Es lebe der Sport – Ansichtssache

Es scheint fast so, als ob ich erst knapp vierzig Jahre alt werden mußte um mir ernsthafte Gedanken über eine sportliche Betätigung zu machen. In dem heutigen Artikel – dessen Titel ich nicht ganz unbewußt einem legendären Hit von Rainhard Fendrich entliehen habe – möchte ich für mich selbst einige Gedanken über mein manchmal etwas kompliziertes Verhältnis zum Sport niederschreiben.

Es war Anfang 2010, als ich mich spontan in einem Fitnesscenter unweit meiner Wohnung einschreiben ließ. Beim ersten Besuch wurde ich von einem Trainer über die bestehenden Möglichkeiten ausreichend instruiert, doch beschränkte sich mein weiteres Training letztlich doch fast ausschließlich auf den Ergometer und das Laufband. Ich hatte mir vorgenommen, daß ich zwei- bis dreimal wöchentlich trainieren gehen würde und blieb diesem Vorsatz anfangs auch treu. Die Begeisterung konnte mich aber trotzdem nicht erfassen und so entschloß ich mich schon nach drei Monaten die Besuche im Fitnesscenter zu pausieren. Eine Pause die bis heute anhält – offenbar hatte ich den Vorsatz innerlich doch zu sehr als Pflichterfüllung empfunden. Es mag auch sein, daß mein Trainingsplan zu wenig Abwechslung bot oder daß ich im Fitnesscenter auch einfach nicht heimelig werden konnte.

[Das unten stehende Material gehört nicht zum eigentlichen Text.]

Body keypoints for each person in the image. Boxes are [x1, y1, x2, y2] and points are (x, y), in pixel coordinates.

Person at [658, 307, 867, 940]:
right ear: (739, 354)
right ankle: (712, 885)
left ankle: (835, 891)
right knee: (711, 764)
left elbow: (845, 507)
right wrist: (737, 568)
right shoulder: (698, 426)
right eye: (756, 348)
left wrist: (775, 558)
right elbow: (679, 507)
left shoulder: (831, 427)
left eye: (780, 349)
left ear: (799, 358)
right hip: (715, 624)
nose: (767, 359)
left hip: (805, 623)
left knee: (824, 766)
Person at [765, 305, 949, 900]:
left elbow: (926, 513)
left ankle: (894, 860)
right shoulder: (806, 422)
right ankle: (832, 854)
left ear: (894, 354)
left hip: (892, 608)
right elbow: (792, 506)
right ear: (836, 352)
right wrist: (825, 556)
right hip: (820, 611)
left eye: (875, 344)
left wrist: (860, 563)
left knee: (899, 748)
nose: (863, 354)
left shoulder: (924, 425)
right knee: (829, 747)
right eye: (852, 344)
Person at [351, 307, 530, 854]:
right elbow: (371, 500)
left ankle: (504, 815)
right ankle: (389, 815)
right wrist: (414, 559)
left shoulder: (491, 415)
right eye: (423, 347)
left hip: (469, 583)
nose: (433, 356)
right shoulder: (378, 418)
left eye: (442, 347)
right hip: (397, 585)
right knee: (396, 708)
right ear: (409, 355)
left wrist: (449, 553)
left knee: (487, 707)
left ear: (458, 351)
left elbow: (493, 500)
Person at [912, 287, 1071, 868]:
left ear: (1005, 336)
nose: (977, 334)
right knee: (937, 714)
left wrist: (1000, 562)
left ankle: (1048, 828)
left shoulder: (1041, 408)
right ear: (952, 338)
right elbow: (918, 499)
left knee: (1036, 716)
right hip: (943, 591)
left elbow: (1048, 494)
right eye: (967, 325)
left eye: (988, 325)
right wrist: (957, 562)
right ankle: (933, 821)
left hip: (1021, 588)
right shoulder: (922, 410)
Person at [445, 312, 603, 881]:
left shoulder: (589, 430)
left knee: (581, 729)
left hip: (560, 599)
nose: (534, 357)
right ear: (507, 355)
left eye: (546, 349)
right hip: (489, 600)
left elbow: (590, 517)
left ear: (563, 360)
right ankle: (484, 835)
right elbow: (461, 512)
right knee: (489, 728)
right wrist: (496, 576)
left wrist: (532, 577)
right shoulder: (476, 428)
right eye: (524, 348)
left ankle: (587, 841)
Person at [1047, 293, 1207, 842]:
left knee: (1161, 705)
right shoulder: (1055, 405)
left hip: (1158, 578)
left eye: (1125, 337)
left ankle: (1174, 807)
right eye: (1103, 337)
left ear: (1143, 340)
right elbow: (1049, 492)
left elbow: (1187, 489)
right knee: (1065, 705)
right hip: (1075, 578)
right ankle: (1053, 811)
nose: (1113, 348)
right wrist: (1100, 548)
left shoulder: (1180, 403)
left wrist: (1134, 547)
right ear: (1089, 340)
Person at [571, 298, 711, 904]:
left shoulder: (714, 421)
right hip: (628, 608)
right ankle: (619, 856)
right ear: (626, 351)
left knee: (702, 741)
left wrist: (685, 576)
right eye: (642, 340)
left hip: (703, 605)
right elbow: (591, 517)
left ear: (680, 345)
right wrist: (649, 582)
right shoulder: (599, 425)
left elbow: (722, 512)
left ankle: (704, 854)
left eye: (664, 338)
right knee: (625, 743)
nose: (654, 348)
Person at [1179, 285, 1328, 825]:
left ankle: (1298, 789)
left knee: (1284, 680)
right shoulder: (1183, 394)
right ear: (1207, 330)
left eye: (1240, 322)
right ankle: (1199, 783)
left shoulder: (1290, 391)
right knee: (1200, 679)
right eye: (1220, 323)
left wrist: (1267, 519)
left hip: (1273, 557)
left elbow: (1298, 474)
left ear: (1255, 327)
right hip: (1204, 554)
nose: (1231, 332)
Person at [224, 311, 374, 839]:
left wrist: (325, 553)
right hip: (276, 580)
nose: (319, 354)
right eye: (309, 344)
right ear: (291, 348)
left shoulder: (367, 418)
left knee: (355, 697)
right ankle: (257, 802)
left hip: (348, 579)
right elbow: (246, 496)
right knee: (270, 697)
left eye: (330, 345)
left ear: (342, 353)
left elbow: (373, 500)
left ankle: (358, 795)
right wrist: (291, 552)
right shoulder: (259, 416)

An der vorhandenen Absicht, daß ich etwas für meine körperliche Fitness tun möchte, hatte sich durch die Beendigung der Mitgliedschaft im Fitnesscenter aber nichts geändert. Nach einer nur sehr zaghaft umgesetzten Radfahrkarriere bot sich Ende des Vorjahres eine neue interessante Möglichkeit an. Bei einer Kaffeepause in der Firma beschlossen Thomas und ich, daß wir einen abendlichen Lauf über die Prater Hauptallee unternehmen könnten. Den Lauf über eine Strecke von knapp 10 Kilometer in einem angenehmen Lauftempo haben wir mittlerweile schon mehrfach absolviert. Ich würde es natürlich auch toll finden, wenn wir die Regelmäßigkeit, die wir uns vorgenommen haben auch beibehalten. Ich sehe den Laufsport derzeit als Alternative zum Fitnessclub – es mag aber schon auch sein, daß das Laufen mit einem Freund mehr Spaß macht als das monotone Gerätetraining in einem Club.

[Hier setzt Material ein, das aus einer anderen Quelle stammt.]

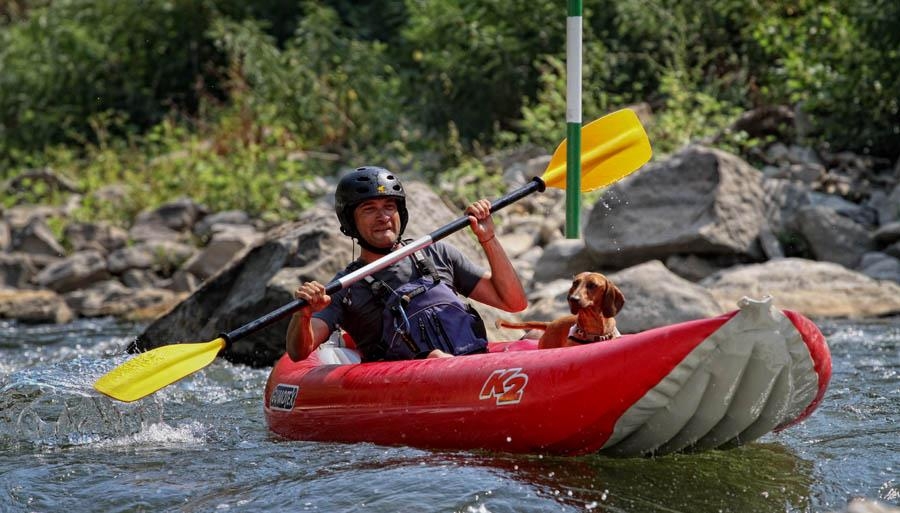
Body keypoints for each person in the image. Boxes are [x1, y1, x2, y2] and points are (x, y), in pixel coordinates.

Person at [286, 166, 527, 362]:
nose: (383, 217)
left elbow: (513, 302)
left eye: (389, 207)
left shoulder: (437, 253)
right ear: (350, 223)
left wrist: (488, 238)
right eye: (369, 209)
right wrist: (303, 316)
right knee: (436, 357)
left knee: (536, 336)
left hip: (470, 360)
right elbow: (300, 352)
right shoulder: (345, 288)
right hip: (414, 378)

Ihr denkt jetzt vielleicht, liebe Leser, daß ich euch mit der Erzählung über meine vorerst zaghaft umgesetzten sportlichen Aktivitäten langweilen möchte. Aber keine Sorge, ich versuche gleich zum Punkt zu kommen. Die Möglichkeit des soeben vorgestellten Laufsports hätte natürlich für mich auch schon zuvor bestanden und der Vorsatz war gar nicht mal so fern wie man glauben möge. Ich vertrat hier für mich aber immer die Meinung, daß meine Kondition für diesen Sport nicht ausreichen würde. Im nachhinein betrachtet klingt diese Gedankenwelt durchaus verrückt, da wohl ohne entsprechendes Training auch keine Kondition entstehen könne. Und wie ich zuletzt feststellen konnte zeigt sich schon nach wenigen Läufen auch eine Besserung in der konditionellen Verfassung.

Mein Verhältnis zum Sport ist und bleibt aber ein etwas kompliziertes. Manche Menschen würden von mir wahrscheinlich auch annehmen, daß ich dem Sport ablehnend gegenüberstehe – was in dieser pauschalen Aussage gewiß nicht zutrifft. Aufgrund vorhandener Defizite in meiner körperlichen Geschicklichkeit habe ich aber alle Sportarten, welche eine solche erfordern, mehr oder weniger ausgeschlossen. Das fehlende Talent für Ballsportarten – sei es Fußball, Tennis oder dergleichen – konnte ich schon in meiner Schulzeit unter Beweis stellen. Man könnte nun vorbringen, daß ich mir diesem Umstand nur einreden möchte – ich denke aber nicht, daß es so ist.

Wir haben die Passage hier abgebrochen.